Qualche idea comincia ad essere più chiara ai direttori generali. E non è un caso che il manager della Asl più grande della Puglia, la Ba/4, si sia lasciato sfuggire una previsione "catastrofica" per un paio di ospedali di competenza, per giustificare la mancata stabilizzazione dei lavoratori socialmente utili in servizio. Giovanni Pentasuglia, il manager della Asl Ba/4, sa che il destino del "Fallacara" di Triggiano e dell'ospedale di Bitonto, è praticamente segnato. Non saranno chiusi ma riconvertiti, certamente "depotenziati" in favore dell'ospedale "San Paolo", che potrà fregiarsi dell'«alta specialità». Rutigliano è già chiuso per fare spazio alla riabilitazione che non parte.

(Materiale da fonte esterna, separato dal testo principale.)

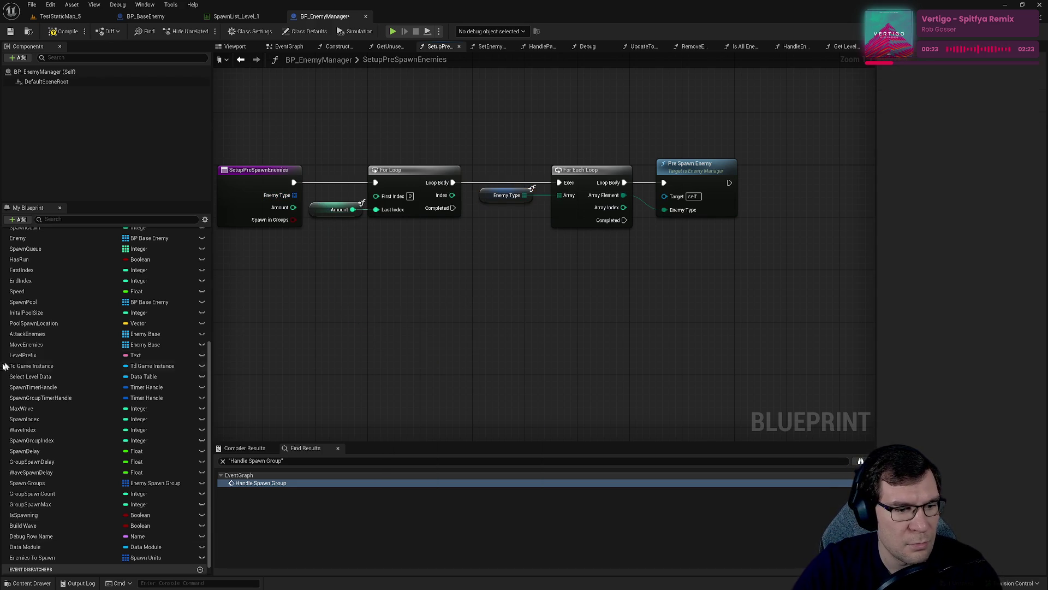
right_click(385, 278)
text(enb)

Sulla dorsale adriatica, a nord di Bari, di "alta specialità" resteranno Barletta e Molfetta, all'interno il "Bonomo" di Andria. Sacrifici in vista per il "San Nicola Pellegrino" di Trani, gli ospedali di Bisceglie, Corato e Spinazzola, il "Sarcone" di Terlizzi, l'ospedale di Ruvo già "riconvertito" come quello di Minervino.
Sulla Murgia, il nuovo ospedale di Altamura e Gravina costerà caro a Grumo, a Toritto. Per Santeramo la direzione generale della Asl Ba/3 ha già deliberato la chiusura. A sud, il polo di alta specialità sarà tra Putignano e Monopoli. Ne sanno qualcosa a Locorotondo e ad Alberobello, i cui presidi sono in attesa di destinazione.
La cura dimagrante colpirà la provincia di Foggia: "San Giacomo" a Torremaggiore, "San Michele" a Monte Sant'Angelo e "Umberto I" a San Marco in Lamis sono a rischio. La scure potrebbe non escludere nemmeno il "Lastaria" di Lucera. Ci sarà la mano pesante anche nel brindisino, tra Mesagne, San Pietro Vernotico e Fasano. Destino segnato nel leccese per Campi Salentina e Gagliano del Capo, mentre per Maglie è stato ritagliato un ruolo per lungodegenza.
Nel tarantino ridimensionamento in vista per Manduria, Massafra e Grottaglie. A Mottola il problema non si pone: l'ospedale c'è ma non è mai stato aperto.